求めた本発明化合物のOHラジカルとの反応速度定数は、k2=9.1×109M-1S-1と非常に強いOHラジカルスカベンジャー活性を持っていることが確認された。
【0022】
試験例2 in vitro放射線障害防護試験
(細胞の調製)
ヒト唾液腺腫瘍細胞(以下、HSG細胞という)1×105個を5ml培養ボトル(ファルコン社製)で10%牛胎児血清含むMEM(以下、単に培地ということがある)で1週間培養した。そのHSG細胞2.5×105個を5ml照射用ボトル(ヌンク社製)に播種し2日間前培養した。
(薬剤の調製)
試験化合物として上記合成例で得られた化合物1、2、および3と比較化合物として5−チオ−D−リボースを培地で溶解し、0.22μmフィルターで濾過滅菌後、1.188、2.375、4.75、9.5、19、38mg/mlの6段階の濃度の薬剤含有培地を調製した。
(試験方法)
前培養したHSG細胞の培地を上記調製の薬剤含有培地と交換し、37℃×30分間培養した。30分間処理後薬剤混在のまま、X線発生装置(島津製作所製;信愛250号)を用い、200kv×15Aで700radのX線を照射した。

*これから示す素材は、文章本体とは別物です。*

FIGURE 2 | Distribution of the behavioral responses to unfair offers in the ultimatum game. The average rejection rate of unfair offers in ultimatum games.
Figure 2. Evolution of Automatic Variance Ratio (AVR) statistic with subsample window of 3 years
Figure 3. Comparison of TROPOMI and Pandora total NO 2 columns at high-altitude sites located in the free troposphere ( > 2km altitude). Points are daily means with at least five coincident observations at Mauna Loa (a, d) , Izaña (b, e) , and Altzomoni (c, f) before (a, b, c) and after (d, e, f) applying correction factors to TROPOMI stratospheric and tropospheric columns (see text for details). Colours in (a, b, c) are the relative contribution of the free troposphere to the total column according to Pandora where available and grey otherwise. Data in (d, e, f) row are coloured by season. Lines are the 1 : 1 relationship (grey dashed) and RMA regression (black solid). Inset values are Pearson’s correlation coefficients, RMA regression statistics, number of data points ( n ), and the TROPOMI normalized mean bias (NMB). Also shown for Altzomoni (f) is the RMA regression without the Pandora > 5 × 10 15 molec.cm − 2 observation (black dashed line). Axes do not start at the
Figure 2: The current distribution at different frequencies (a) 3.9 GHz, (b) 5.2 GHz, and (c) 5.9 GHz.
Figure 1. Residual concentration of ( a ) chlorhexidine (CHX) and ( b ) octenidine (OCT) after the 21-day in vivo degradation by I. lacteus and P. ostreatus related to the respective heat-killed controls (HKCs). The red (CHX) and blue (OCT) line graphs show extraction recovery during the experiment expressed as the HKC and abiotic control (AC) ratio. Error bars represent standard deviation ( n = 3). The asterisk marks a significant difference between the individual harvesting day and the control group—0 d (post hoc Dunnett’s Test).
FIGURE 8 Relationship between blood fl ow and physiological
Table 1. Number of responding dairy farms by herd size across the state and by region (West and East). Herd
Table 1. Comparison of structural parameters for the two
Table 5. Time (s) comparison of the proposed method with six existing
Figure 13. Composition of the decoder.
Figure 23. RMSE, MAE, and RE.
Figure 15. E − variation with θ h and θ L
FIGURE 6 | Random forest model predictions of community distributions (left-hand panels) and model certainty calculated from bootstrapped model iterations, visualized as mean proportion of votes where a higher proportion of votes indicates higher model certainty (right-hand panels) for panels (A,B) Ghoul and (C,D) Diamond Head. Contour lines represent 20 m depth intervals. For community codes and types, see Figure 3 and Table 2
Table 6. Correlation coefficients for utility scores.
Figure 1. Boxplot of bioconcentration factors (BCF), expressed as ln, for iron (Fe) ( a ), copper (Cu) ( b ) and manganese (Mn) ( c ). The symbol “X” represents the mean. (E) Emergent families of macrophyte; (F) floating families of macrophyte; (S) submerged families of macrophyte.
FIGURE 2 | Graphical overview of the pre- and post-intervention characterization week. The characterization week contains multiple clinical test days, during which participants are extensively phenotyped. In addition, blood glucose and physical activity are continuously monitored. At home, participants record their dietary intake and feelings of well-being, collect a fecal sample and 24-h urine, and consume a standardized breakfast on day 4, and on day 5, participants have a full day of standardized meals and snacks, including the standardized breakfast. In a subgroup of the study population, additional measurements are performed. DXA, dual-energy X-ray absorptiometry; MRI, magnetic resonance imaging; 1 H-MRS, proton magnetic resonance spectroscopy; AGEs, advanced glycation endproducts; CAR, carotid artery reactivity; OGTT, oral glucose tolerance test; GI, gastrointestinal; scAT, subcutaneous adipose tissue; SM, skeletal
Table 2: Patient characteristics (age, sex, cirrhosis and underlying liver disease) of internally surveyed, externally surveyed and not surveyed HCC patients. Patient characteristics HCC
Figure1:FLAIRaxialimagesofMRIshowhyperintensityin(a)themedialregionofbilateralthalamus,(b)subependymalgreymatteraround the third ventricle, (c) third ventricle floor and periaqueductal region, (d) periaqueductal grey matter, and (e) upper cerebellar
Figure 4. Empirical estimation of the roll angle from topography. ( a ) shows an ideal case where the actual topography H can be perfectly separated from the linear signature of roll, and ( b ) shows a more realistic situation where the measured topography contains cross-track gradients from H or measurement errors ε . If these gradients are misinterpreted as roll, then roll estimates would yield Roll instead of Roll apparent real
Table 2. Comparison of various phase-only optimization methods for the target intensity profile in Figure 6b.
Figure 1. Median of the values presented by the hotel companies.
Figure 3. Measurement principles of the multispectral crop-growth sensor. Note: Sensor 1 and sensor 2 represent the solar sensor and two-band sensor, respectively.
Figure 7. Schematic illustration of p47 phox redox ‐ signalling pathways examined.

照射後、無血清MEM培地で洗浄し、0.1%トリプシンで細胞を剥離させた。細胞数をコールターカウンターで計測し、10日間培養後に100前後のコロニーが生育しうる細胞数の細胞を6cmφのプラスティックデッシュに播種した。コロニーは1%メチレンブルー溶液で染色し、100倍の顕微鏡下でコロニー数を計測した。
計測されたコロニー数から、試験化合物の各薬剤濃度に対してのプレーティングエフィシャンシー(以下PEという)および生存率(以下SFという)を求めた。それぞれの計算式は、PE=無照射群のコロニー数/無照射群の播種細胞数、SF=((照射群のコロニー数)/(照射群の播種細胞数×PE))×100である。結果を図2に示す。
【0023】
【図2】
【0024】
試験例3 in vivo放射線骨髄障害延命試験(動物)マウスは、雌性C3H/Heマウスの2〜3ケ月齢を使用した。(1群10匹)
(薬剤の調製)化合物1及び比較剤として5−チオ−D−リボースをそれぞれ秤量後生理食塩水に溶解し、0.22μmフィルターで濾過滅菌した。濃度は、マウス体重30g当り、0.3mlで所定濃度の投与量になるように調製した。対照群には生理食塩水を投与した。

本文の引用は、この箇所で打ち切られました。